* [Directions]
Repeat exactly the lines from the start of the material below up to and including the "Candy Corn for decoration" line.
Records to use: Begin
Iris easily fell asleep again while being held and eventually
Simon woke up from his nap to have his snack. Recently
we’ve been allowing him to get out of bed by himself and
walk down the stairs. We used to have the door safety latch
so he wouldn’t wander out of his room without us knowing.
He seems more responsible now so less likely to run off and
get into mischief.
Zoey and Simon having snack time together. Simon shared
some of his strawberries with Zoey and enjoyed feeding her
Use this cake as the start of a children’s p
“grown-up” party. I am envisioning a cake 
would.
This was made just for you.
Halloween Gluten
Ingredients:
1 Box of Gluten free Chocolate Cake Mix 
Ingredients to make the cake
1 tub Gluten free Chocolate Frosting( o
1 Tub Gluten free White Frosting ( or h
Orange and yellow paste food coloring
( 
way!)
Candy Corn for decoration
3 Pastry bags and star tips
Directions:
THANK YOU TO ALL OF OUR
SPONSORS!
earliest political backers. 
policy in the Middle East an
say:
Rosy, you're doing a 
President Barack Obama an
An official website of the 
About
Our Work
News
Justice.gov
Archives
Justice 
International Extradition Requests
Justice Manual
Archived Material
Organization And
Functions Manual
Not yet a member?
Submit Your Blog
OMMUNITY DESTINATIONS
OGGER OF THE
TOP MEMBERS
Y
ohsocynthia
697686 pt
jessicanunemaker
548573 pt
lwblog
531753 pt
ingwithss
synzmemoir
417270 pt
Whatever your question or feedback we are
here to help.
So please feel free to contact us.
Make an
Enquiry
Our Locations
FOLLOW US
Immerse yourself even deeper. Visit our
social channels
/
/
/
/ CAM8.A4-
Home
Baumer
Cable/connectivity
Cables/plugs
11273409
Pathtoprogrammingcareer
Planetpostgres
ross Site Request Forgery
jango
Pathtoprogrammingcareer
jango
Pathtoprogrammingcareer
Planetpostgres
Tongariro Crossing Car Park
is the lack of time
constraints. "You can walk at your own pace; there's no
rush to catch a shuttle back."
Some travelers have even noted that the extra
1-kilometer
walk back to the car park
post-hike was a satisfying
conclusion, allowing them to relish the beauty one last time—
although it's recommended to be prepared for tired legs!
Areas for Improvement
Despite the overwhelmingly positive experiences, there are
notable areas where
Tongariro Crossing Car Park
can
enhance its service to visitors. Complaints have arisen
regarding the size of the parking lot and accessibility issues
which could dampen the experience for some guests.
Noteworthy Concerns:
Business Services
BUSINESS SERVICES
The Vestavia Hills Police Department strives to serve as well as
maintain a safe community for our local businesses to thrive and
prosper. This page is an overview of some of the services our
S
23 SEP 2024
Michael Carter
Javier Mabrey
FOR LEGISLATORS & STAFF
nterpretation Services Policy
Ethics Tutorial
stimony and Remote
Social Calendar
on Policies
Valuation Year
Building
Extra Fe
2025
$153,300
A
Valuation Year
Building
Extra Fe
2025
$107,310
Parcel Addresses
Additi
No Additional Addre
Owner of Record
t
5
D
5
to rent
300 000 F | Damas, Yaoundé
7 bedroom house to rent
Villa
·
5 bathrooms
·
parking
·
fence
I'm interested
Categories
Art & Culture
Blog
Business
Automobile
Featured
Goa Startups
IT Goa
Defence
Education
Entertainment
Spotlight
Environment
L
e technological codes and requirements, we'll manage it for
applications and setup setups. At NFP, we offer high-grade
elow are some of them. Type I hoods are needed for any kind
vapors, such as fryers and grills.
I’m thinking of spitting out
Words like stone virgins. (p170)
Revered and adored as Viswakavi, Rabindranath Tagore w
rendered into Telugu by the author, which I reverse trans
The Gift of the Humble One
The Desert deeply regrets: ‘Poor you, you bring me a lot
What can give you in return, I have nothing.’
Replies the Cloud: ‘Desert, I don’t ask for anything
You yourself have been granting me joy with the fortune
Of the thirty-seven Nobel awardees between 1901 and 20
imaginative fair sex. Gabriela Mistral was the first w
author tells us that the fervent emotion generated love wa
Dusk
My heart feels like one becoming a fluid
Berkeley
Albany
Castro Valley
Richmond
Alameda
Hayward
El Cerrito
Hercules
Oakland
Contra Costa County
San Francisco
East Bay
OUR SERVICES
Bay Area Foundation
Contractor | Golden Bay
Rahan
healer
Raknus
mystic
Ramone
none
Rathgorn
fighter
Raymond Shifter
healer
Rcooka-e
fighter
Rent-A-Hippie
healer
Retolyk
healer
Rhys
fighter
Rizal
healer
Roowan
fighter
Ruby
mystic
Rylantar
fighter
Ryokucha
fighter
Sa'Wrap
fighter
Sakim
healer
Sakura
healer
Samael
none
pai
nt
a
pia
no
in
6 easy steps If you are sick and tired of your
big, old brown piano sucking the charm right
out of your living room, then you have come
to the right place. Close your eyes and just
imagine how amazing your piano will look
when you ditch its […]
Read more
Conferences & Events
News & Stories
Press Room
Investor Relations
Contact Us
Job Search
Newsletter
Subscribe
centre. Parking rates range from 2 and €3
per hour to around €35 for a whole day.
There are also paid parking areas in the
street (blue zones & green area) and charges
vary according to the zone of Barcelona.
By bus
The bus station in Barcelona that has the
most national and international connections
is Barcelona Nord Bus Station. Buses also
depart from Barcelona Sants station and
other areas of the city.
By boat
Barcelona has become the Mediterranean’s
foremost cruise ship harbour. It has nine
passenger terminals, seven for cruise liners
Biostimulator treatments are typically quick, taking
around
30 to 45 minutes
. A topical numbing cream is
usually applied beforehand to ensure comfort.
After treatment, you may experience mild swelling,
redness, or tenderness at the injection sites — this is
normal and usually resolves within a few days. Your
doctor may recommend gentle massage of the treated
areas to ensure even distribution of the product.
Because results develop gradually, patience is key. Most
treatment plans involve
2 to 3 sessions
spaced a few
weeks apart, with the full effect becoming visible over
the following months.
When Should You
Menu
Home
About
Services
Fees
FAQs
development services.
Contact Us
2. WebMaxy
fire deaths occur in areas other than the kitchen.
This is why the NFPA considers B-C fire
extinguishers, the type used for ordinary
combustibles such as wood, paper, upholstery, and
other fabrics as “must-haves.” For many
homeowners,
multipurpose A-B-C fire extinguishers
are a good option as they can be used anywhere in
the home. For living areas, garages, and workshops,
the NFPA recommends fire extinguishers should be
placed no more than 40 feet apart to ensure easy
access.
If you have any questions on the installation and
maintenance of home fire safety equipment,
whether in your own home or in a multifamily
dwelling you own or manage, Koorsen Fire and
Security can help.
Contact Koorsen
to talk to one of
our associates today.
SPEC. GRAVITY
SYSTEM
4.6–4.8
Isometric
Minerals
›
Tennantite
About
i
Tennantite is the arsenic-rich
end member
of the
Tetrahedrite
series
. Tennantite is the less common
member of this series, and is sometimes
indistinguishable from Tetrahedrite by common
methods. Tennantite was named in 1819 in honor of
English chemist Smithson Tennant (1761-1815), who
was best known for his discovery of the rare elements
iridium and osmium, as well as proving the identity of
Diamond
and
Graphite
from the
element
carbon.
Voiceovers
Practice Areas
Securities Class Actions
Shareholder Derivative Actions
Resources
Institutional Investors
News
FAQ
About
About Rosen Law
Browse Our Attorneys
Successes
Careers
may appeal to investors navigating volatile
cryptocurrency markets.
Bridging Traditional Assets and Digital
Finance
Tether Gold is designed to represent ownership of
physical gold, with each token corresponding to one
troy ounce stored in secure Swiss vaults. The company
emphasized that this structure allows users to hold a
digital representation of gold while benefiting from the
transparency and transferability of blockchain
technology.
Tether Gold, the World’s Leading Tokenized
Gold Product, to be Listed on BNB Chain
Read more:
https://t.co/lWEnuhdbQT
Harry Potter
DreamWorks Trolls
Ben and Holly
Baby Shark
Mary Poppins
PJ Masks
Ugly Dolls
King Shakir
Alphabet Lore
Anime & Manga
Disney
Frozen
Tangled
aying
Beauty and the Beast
Records to use: End
* [Output of the exercise]
Iris easily fell asleep again while being held and eventually
Simon woke up from his nap to have his snack. Recently
we’ve been allowing him to get out of bed by himself and
walk down the stairs. We used to have the door safety latch
so he wouldn’t wander out of his room without us knowing.
He seems more responsible now so less likely to run off and
get into mischief.
Zoey and Simon having snack time together. Simon shared
some of his strawberries with Zoey and enjoyed feeding her
Use this cake as the start of a children’s p
“grown-up” party. I am envisioning a cake 
would.
This was made just for you.
Halloween Gluten
Ingredients:
1 Box of Gluten free Chocolate Cake Mix 
Ingredients to make the cake
1 tub Gluten free Chocolate Frosting( o
1 Tub Gluten free White Frosting ( or h
Orange and yellow paste food coloring
( 
way!)
Candy Corn for decoration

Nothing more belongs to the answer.